A Multiscale Simulation Framework for Elucidating Photochemical Structure–Activity Relationships of Photoswitchable Ligands in Complex Biomolecular Environments

Predicting the photochemical structure–activity relationships (photo-SAR) of photoswitchable ligands in complex biomolecular environments remains a great challenge due to intricate protein–ligand interactions, strong electron correlation in multiple electronic states, coupled nuclear and electronic dynamics, and protein conformational flexibility. To bridge this gap, here we develop a unified multiscale simulation framework that integrates first-principles nonadiabatic dynamics, excited-state enhanced sampling, and ground-state alchemical free-energy calculations. We applied this approach to photostatins (PSTs), a class of photoswitchable tubulin inhibitors with promising light-regulated anticancer bioactivity, and validated our predictions against extensive experimental data, including ultrafast time-resolved crystallography, absorption spectra, and isomer-dependent bioactivity assays.

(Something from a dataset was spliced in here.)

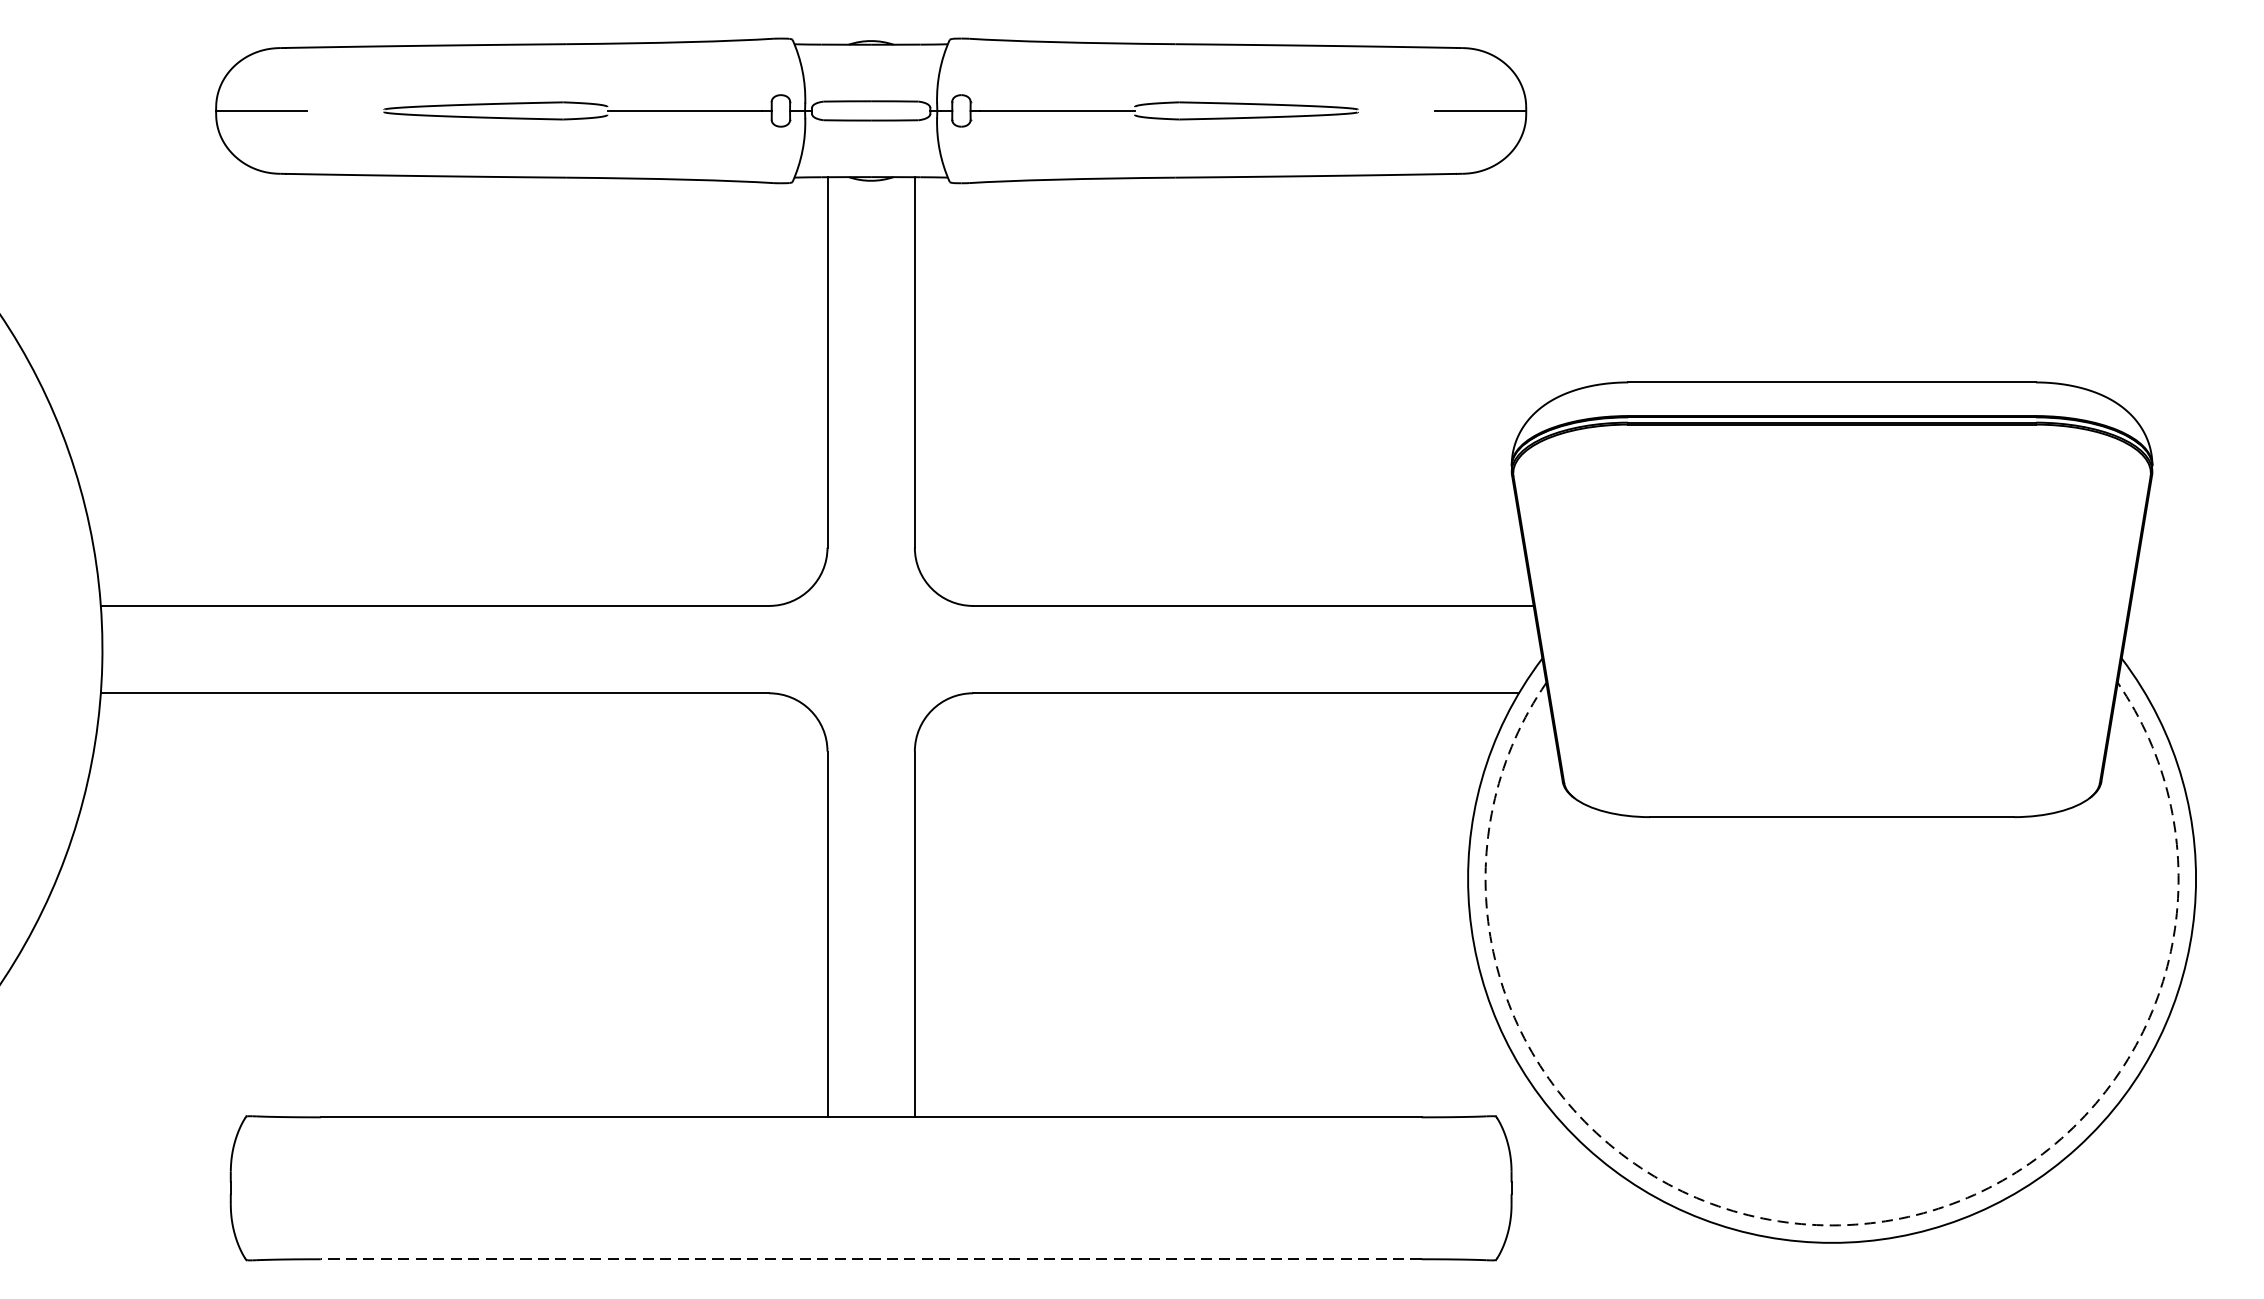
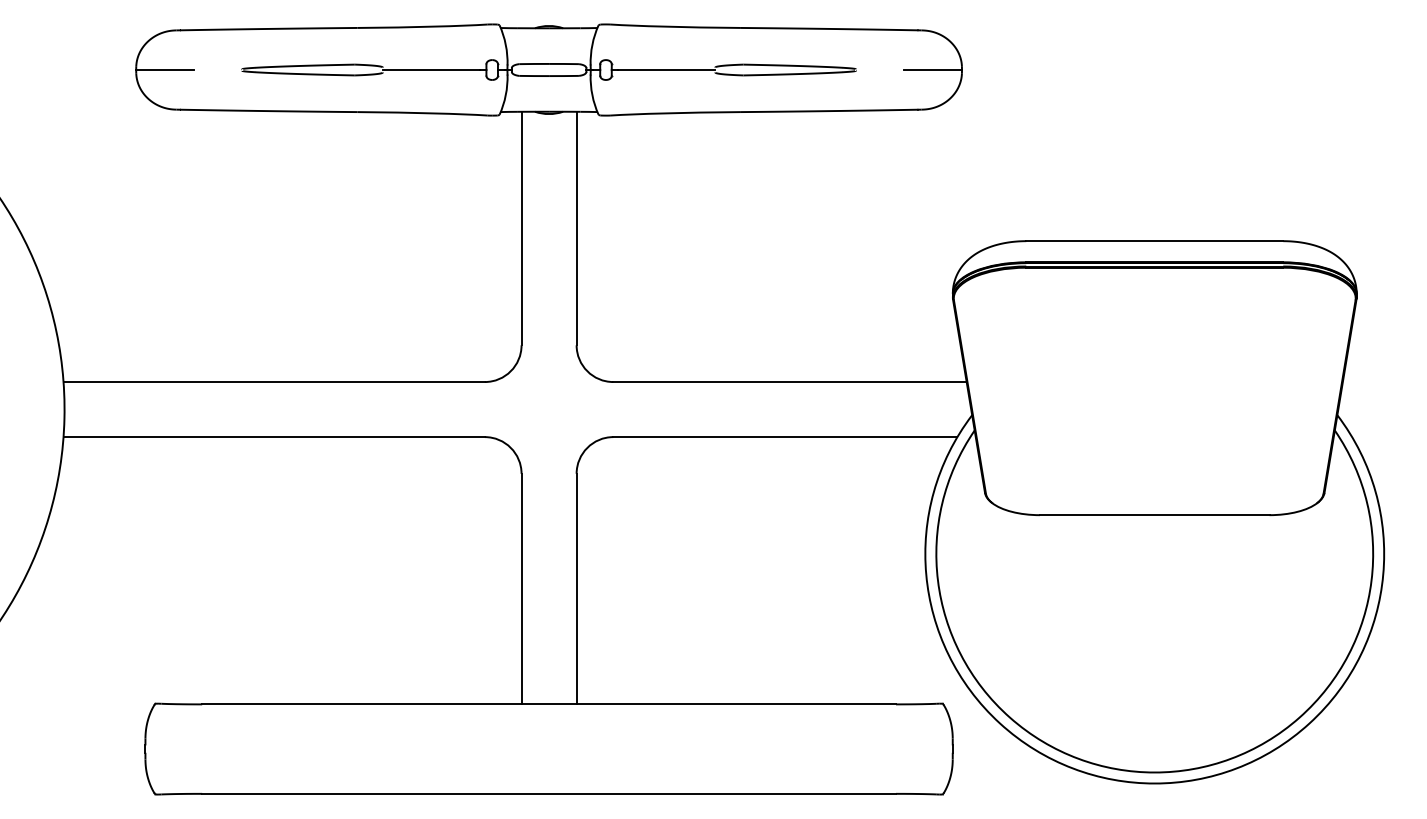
arc: (1831, 1225) -> (1154, 772), dashed -> solid
line: (871, 1258) -> (549, 793), dashed -> solid

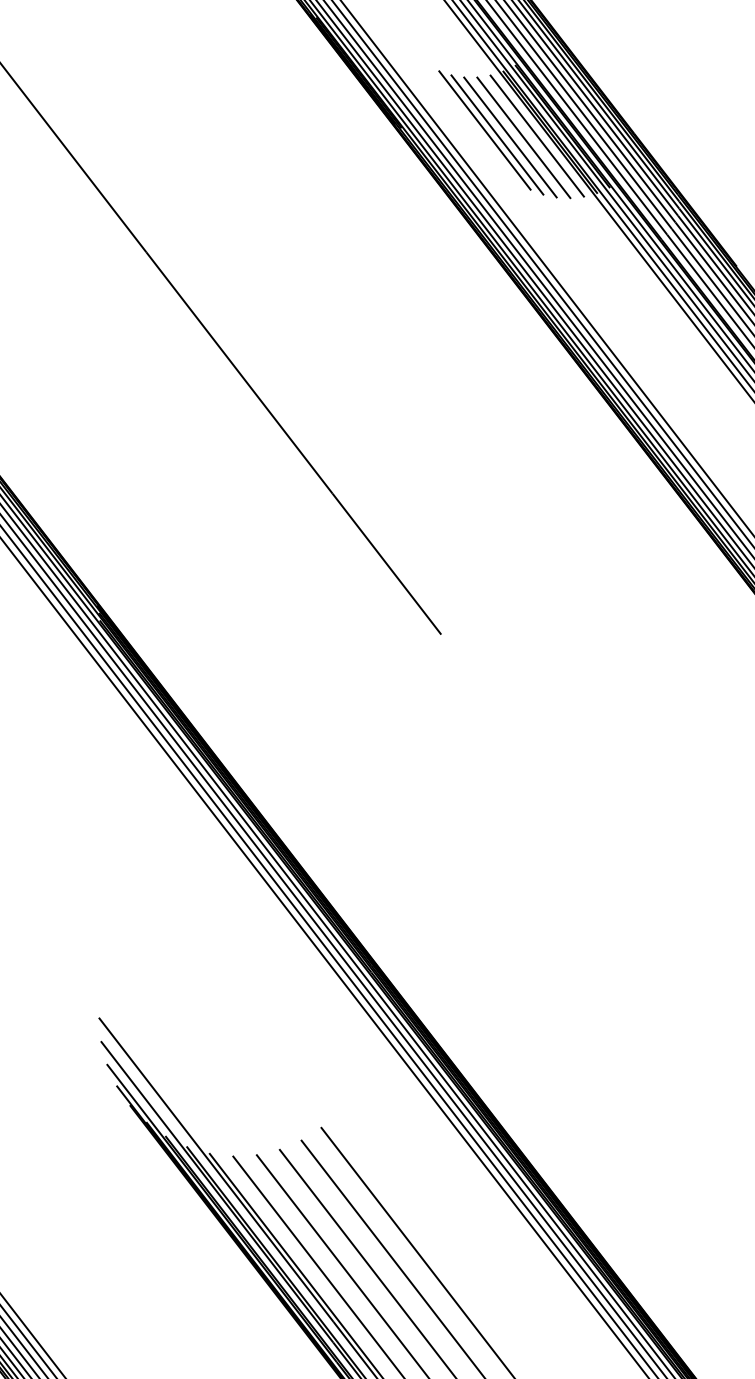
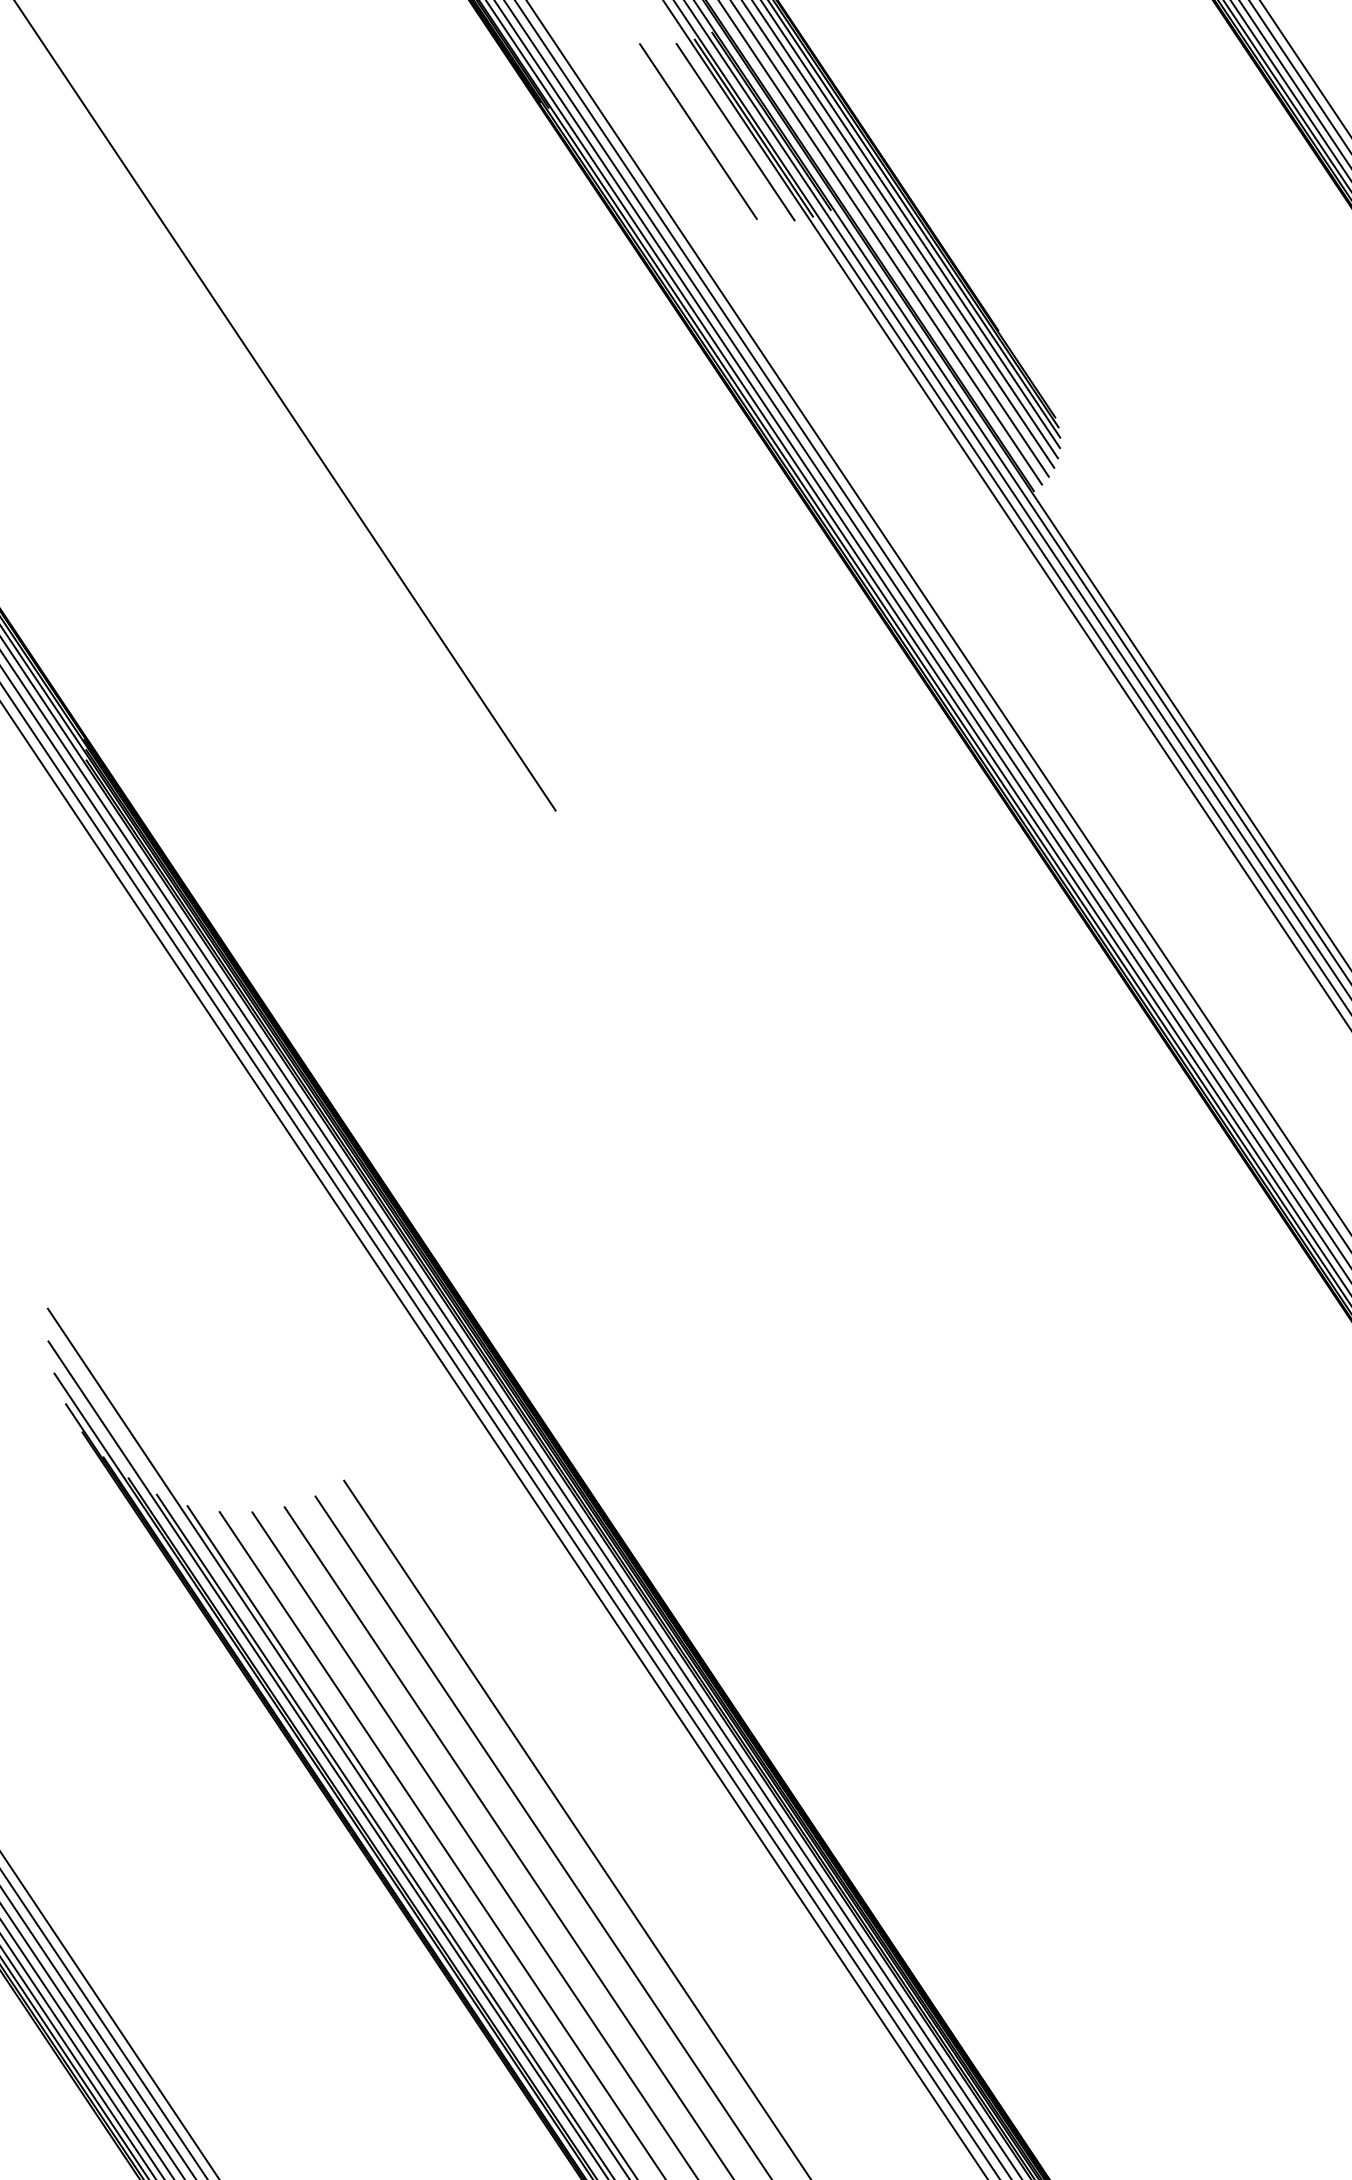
line: (484, 130) -> (663, 119), removed
line: (497, 134) -> (680, 126), removed
line: (523, 137) -> (716, 132), removed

Our simulations reveal, for the first time, that nonradiative decay rates correlate directly with equilibrium excited-state free-energy surfaces, which are modulated by substituents, protein electrostatics, and steric confinement. Specifically, protein electrostatic fields accelerate excited-state relaxation, whereas steric constraints oppose it. The balance of these factors determines the trend of excited-state dynamics across PST derivatives. Our results further show that the photoisomerization quantum yield depends on (1) the directional alignment of torsional motions with nonadiabatic coupling vectors during nonradiative decay, and (2) the propensity for backward ground-state isomerization, both of which are shaped by protein–ligand interactions. Finally, among the free-energy methods tested, thermodynamic integration most accurately captures subtle substituent effects on the contrast in binding affinities between isomers, a critical metric for minimizing their off-target effects in the dark-adapted state. This work establishes a robust computational platform for accurately predicting photodynamics and light-responsive binding affinities of photoswitchable ligands in biomolecular systems, while also providing novel mechanistic insights that can facilitate their rational design in biological and biomedical applications.